Fristbeginn bei unrichtigem Empfangsbekenntnis

Weist das Empfangsbekenntnis eines Anwalts ein unrichtiges Datum aus, kann er den tatsächlichen Zugang nachweisen. Für den Lauf der Begründungsfrist ist nach Ansicht des Bundesgerichtshofs auf den Zeitpunkt des tatsächlichen Erhalts des Urteils abzustellen. Dieser müsse aber nachgewiesen werden. Hierzu könnten unter anderem Auszüge aus dem Fristenkalender vorgelegt werden.

Falsches Datum

Das Landgericht Berlin hatte einen Angeklagten am 07.12.2020 wegen gefährlicher Körperverletzung verurteilt. Das Urteil wurde seinem Verteidiger am 15.02.2021 zugestellt. Dieser hatte auf dem Empfangsbekenntnis fälschlicherweise den 12.02.2021 vermerkt. Die Revisionsbegründung ging beim Landgericht am 15.03.2021 – am eigentlich letzten Tag der Monatsfrist – ein. Das Gericht verwarf das Rechtsmittel als unzulässig, da die auf Basis des Empfangsbekenntnisses berechnete Monatsfrist des § 345 Abs. 1 StPO nicht gewahrt worden sei. Drei Tage nach Zustellung des Beschlusses stellte der Angeklagte einen Antrag auf Wiedereinsetzung in den vorigen Stand und beantragte gerichtliche Entscheidung nach § 346 Abs. 2 Satz 1 StPO. Der Anwalt legte seinen Fehler dar. Die Revision war erfolglos, aber zulässig.

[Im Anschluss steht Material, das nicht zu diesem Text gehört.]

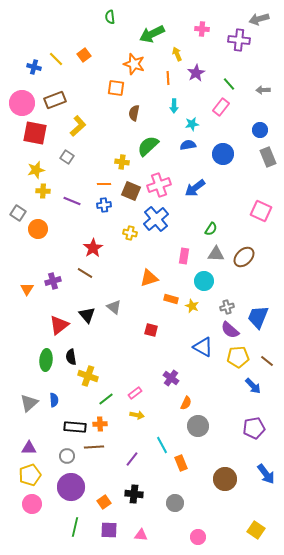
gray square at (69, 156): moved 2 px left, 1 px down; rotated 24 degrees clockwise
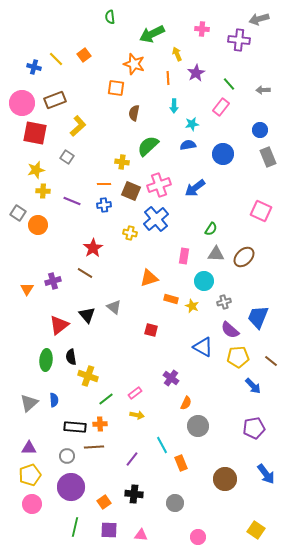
orange circle at (38, 229): moved 4 px up
gray cross at (227, 307): moved 3 px left, 5 px up
brown line at (267, 361): moved 4 px right
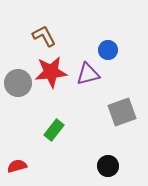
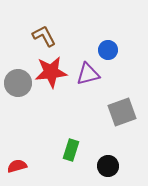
green rectangle: moved 17 px right, 20 px down; rotated 20 degrees counterclockwise
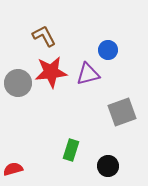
red semicircle: moved 4 px left, 3 px down
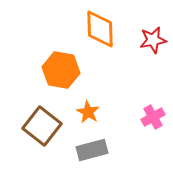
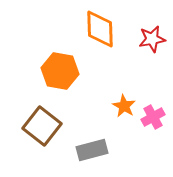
red star: moved 1 px left, 1 px up
orange hexagon: moved 1 px left, 1 px down
orange star: moved 36 px right, 6 px up
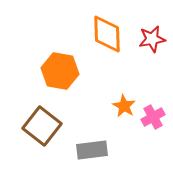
orange diamond: moved 7 px right, 5 px down
gray rectangle: rotated 8 degrees clockwise
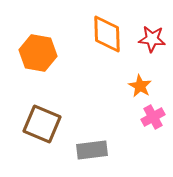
red star: rotated 16 degrees clockwise
orange hexagon: moved 22 px left, 18 px up
orange star: moved 16 px right, 20 px up
brown square: moved 2 px up; rotated 15 degrees counterclockwise
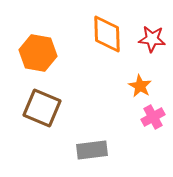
brown square: moved 16 px up
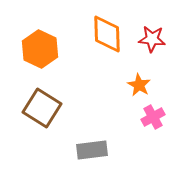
orange hexagon: moved 2 px right, 4 px up; rotated 15 degrees clockwise
orange star: moved 1 px left, 1 px up
brown square: rotated 9 degrees clockwise
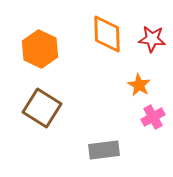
gray rectangle: moved 12 px right
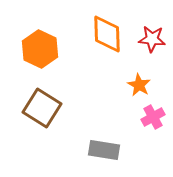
gray rectangle: rotated 16 degrees clockwise
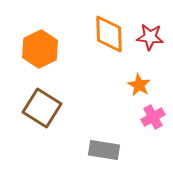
orange diamond: moved 2 px right
red star: moved 2 px left, 2 px up
orange hexagon: rotated 9 degrees clockwise
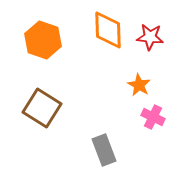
orange diamond: moved 1 px left, 4 px up
orange hexagon: moved 3 px right, 9 px up; rotated 15 degrees counterclockwise
pink cross: rotated 35 degrees counterclockwise
gray rectangle: rotated 60 degrees clockwise
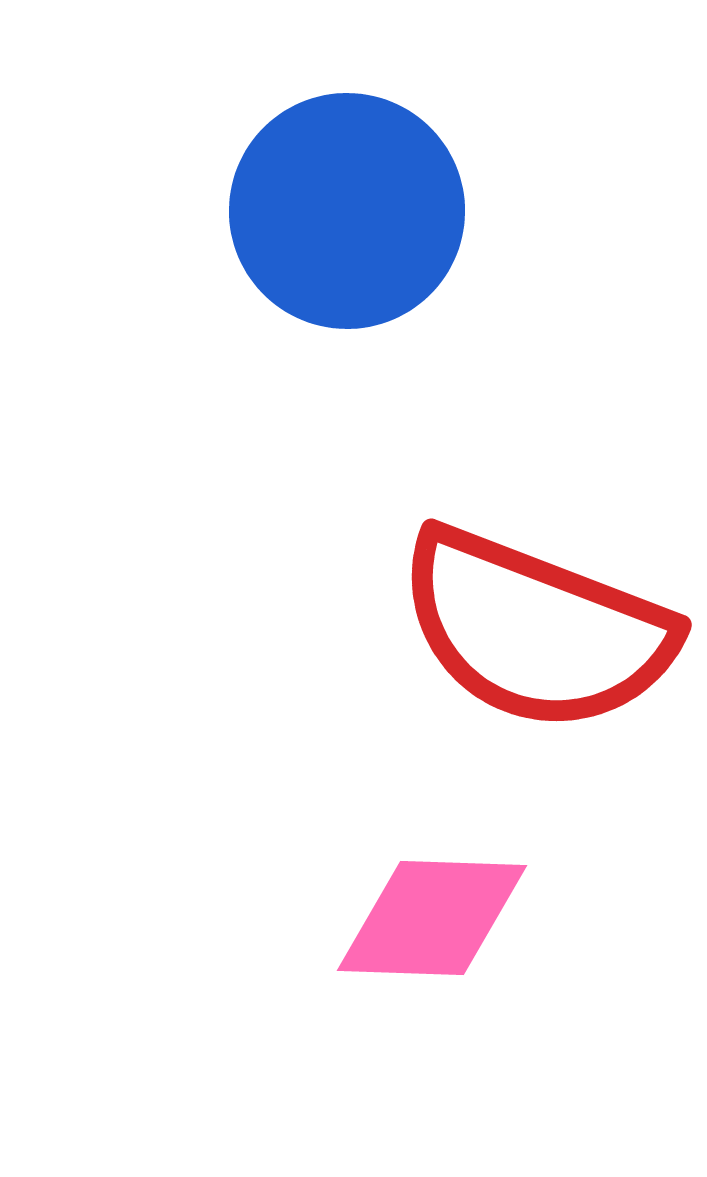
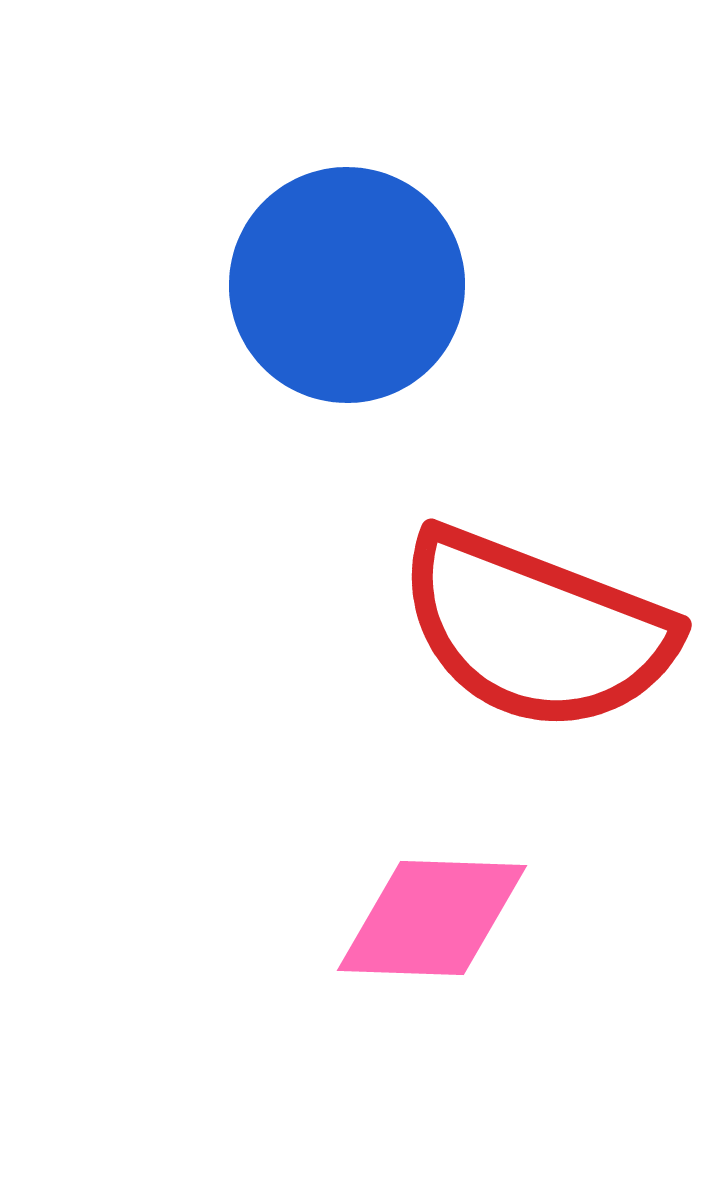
blue circle: moved 74 px down
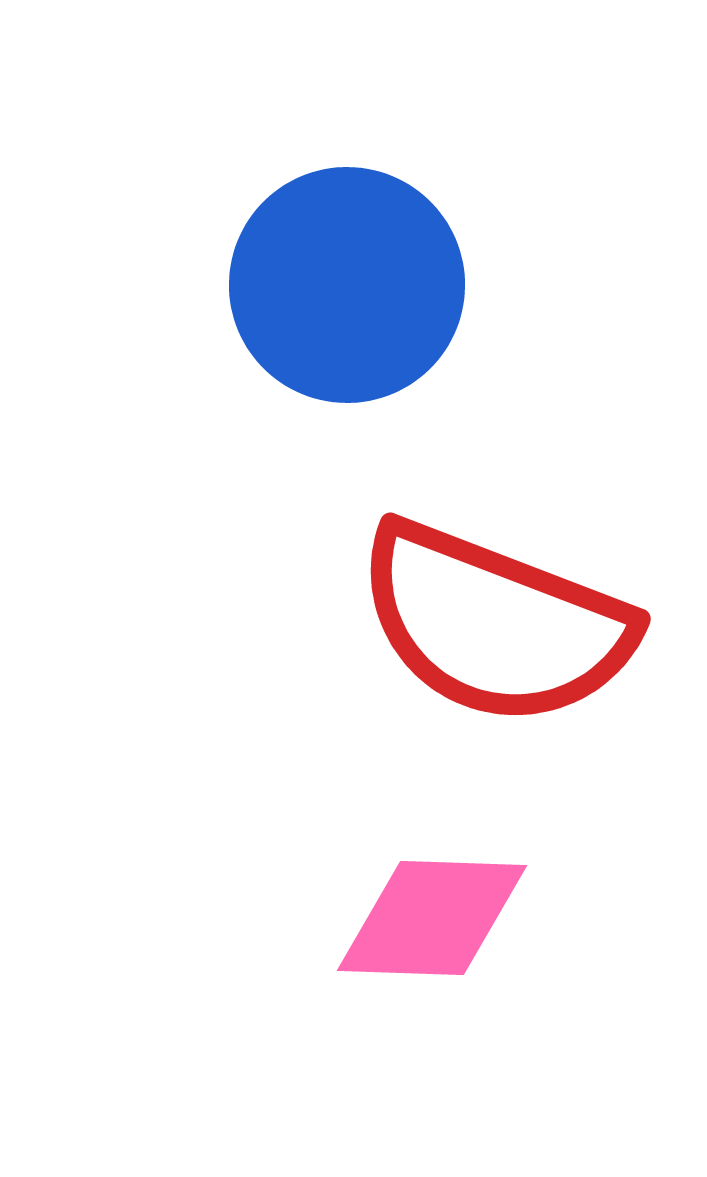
red semicircle: moved 41 px left, 6 px up
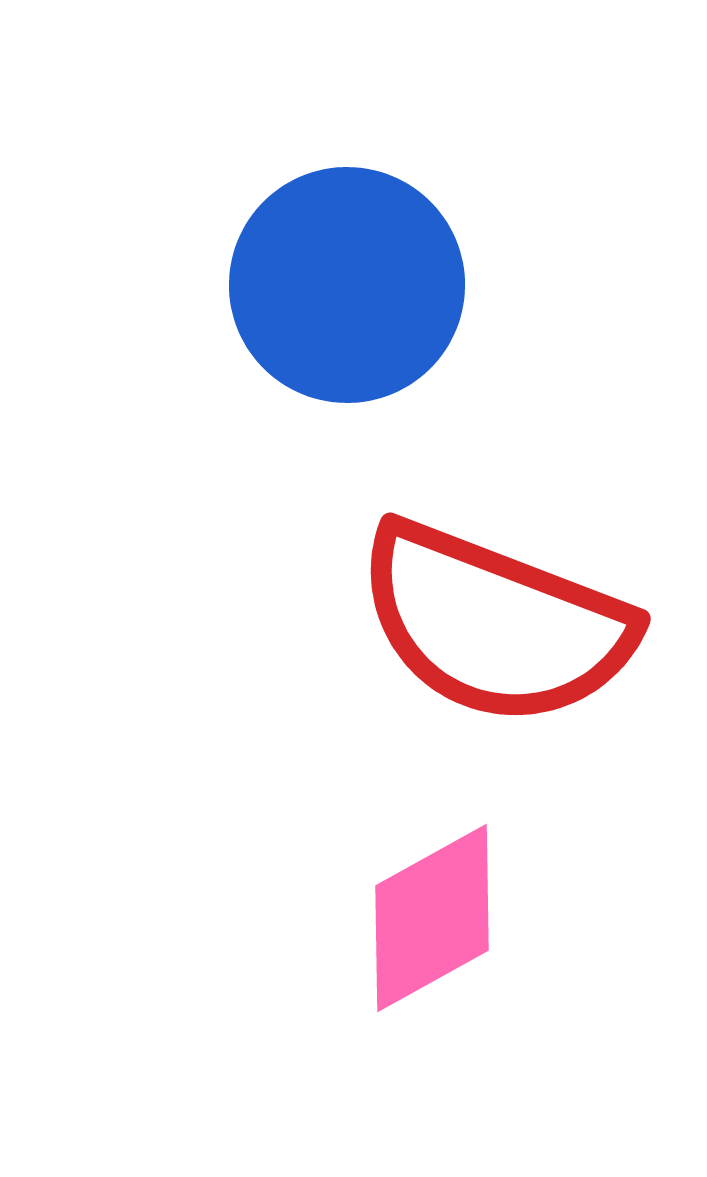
pink diamond: rotated 31 degrees counterclockwise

Von der Richtigkeit des tatsächlichen Erhalts überzeugt

Der 5. Strafsenat glaubte dem Verteidiger, dass er das Urteil erst am 15.02.2021 erhalten hatte. Entscheidend für den Beginn der Frist sei der Zeitpunkt des tatsächlichen Erhalts der Urteilsabschrift. Das sei entsprechend dem berichtigten Datum erst drei Tage später der Fall gewesen. Aus Sicht des Generalbundesanwalts – dessen Überlegungen sich die BGH-Richter anschlossen – sprach für den Vortrag des Juristen, dass er mithilfe eines Auszugs aus seinem Fristenkalender belegen konnte, dass dort jeweils der 15. des Monats für Fristbeginn und –ende eingetragen worden sei. Auch habe er die Umstände des Zugangs näher dargelegt und versichert. Zudem sei das Empfangsbekenntnis ausweislich des Übertragungsvermerks am Kopf des Fax-Ausdrucks erst am 15.02.2021 beim LG eingegangen. Der zugleich gestellte Antrag auf Wiedereinsetzung gegen die Versäumung der Begründungsfrist sei damit gegenstandslos. Gemeinsam mit der Entscheidung nach § 346 StPO verwarf der BGH die Revision als unbegründet: Das Urteil beruhe jedenfalls nicht auf dem Unterlassen eines möglicherweise nach § 265 Abs. 2 Nr. 3 StPO gebotenen Hinweises auf eine veränderte Sachlage.

BGH, Beschluss vom 14.09.2021 - 5 StR 164/21

Redaktion beck-aktuell, 30. September 2021.